Dynamic pinning at a Py/Co interface measured using inductive magnetometry

TL;DR

This study investigates how eddy currents influence standing spin wave modes in thin magnetic films using broadband FMR and inductive magnetometry, revealing layer ordering effects and differences from cavity FMR measurements.

Contribution

It provides new insights into eddy current effects on spin wave excitation in thin films and compares different measurement techniques for their sensitivity.

Findings

Eddy currents significantly affect spin wave amplitudes in thin films.

Layer ordering impacts the ratio of standing spin wave modes.
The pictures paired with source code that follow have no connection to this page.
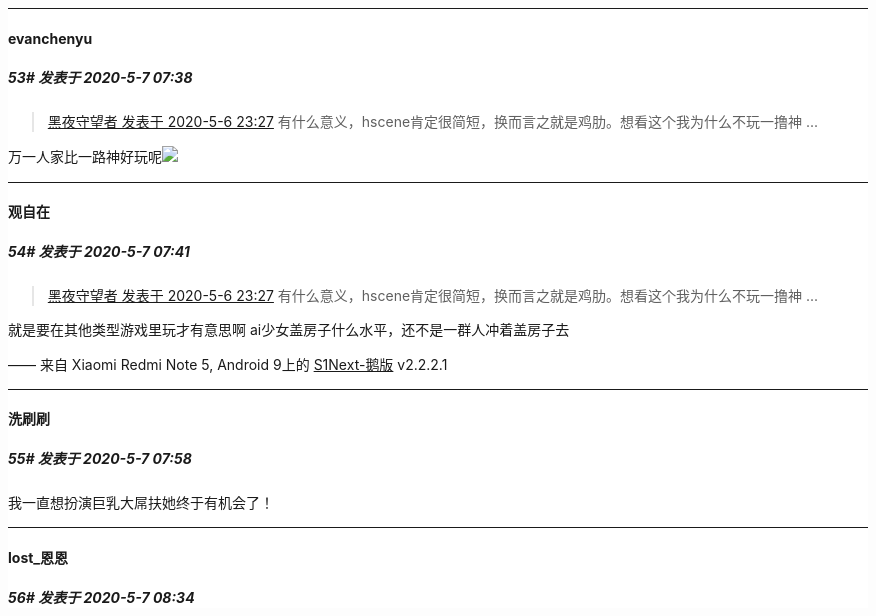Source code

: 


*****

####  evanchenyu  
##### 53#       发表于 2020-5-7 07:38



<blockquote><a href="httphttps://bbs.saraba1st.com/2b/forum.php?mod=redirect&amp;goto=findpost&amp;pid=47326414&amp;ptid=1933120" target="_blank">黑夜守望者 发表于 2020-5-6 23:27</a>
有什么意义，hscene肯定很简短，换而言之就是鸡肋。想看这个我为什么不玩一撸神 ...</blockquote>
万一人家比一路神好玩呢<img src="https://static.saraba1st.com/image/smiley/face2017/067.png" referrerpolicy="no-referrer">







*****

####  观自在  
##### 54#       发表于 2020-5-7 07:41



<blockquote><a href="httphttps://bbs.saraba1st.com/2b/forum.php?mod=redirect&amp;goto=findpost&amp;pid=47326414&amp;ptid=1933120" target="_blank">黑夜守望者 发表于 2020-5-6 23:27</a>
有什么意义，hscene肯定很简短，换而言之就是鸡肋。想看这个我为什么不玩一撸神 ...</blockquote>
就是要在其他类型游戏里玩才有意思啊
ai少女盖房子什么水平，还不是一群人冲着盖房子去

—— 来自 Xiaomi Redmi Note 5, Android 9上的 [S1Next-鹅版](https://github.com/ykrank/S1-Next/releases) v2.2.2.1







*****

####  洗刷刷  
##### 55#       发表于 2020-5-7 07:58




我一直想扮演巨乳大屌扶她终于有机会了！







*****

####  lost_恩恩  
##### 56#       发表于 2020-5-7 08:34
Cavity FMR shows weaker standing spin wave amplitudes than inductive methods.

Abstract

Broadband FMR responses for metallic single-layer and bi-layer magnetic films with total thicknesses smaller than the microwave magnetic skin depth have been studied. Two different types of microwave transducers were used to excite and detect magnetization precession: a narrow coplanar waveguide and a wide microstrip line. Both transducers show efficient excitation of higher-order standing spin wave modes. The ratio of amplitudes of the first standing spin wave to the fundamental resonant mode is independent of frequency for single films. In contrast, we find a strong variation of the amplitudes with frequency for bi-layers and the ratio is strongly dependent on the ordering of layers with respect to a stripline transducer. Most importantly, cavity FMR measurements on the same samples show considerably weaker amplitudes for the standing spin waves. All experimental data are consistent with expected effects due to screening by eddy currents in films with thicknesses below the microwave magnetic skin depth. Finally, conditions for observing eddy current effects in different types of experiments are critically examined.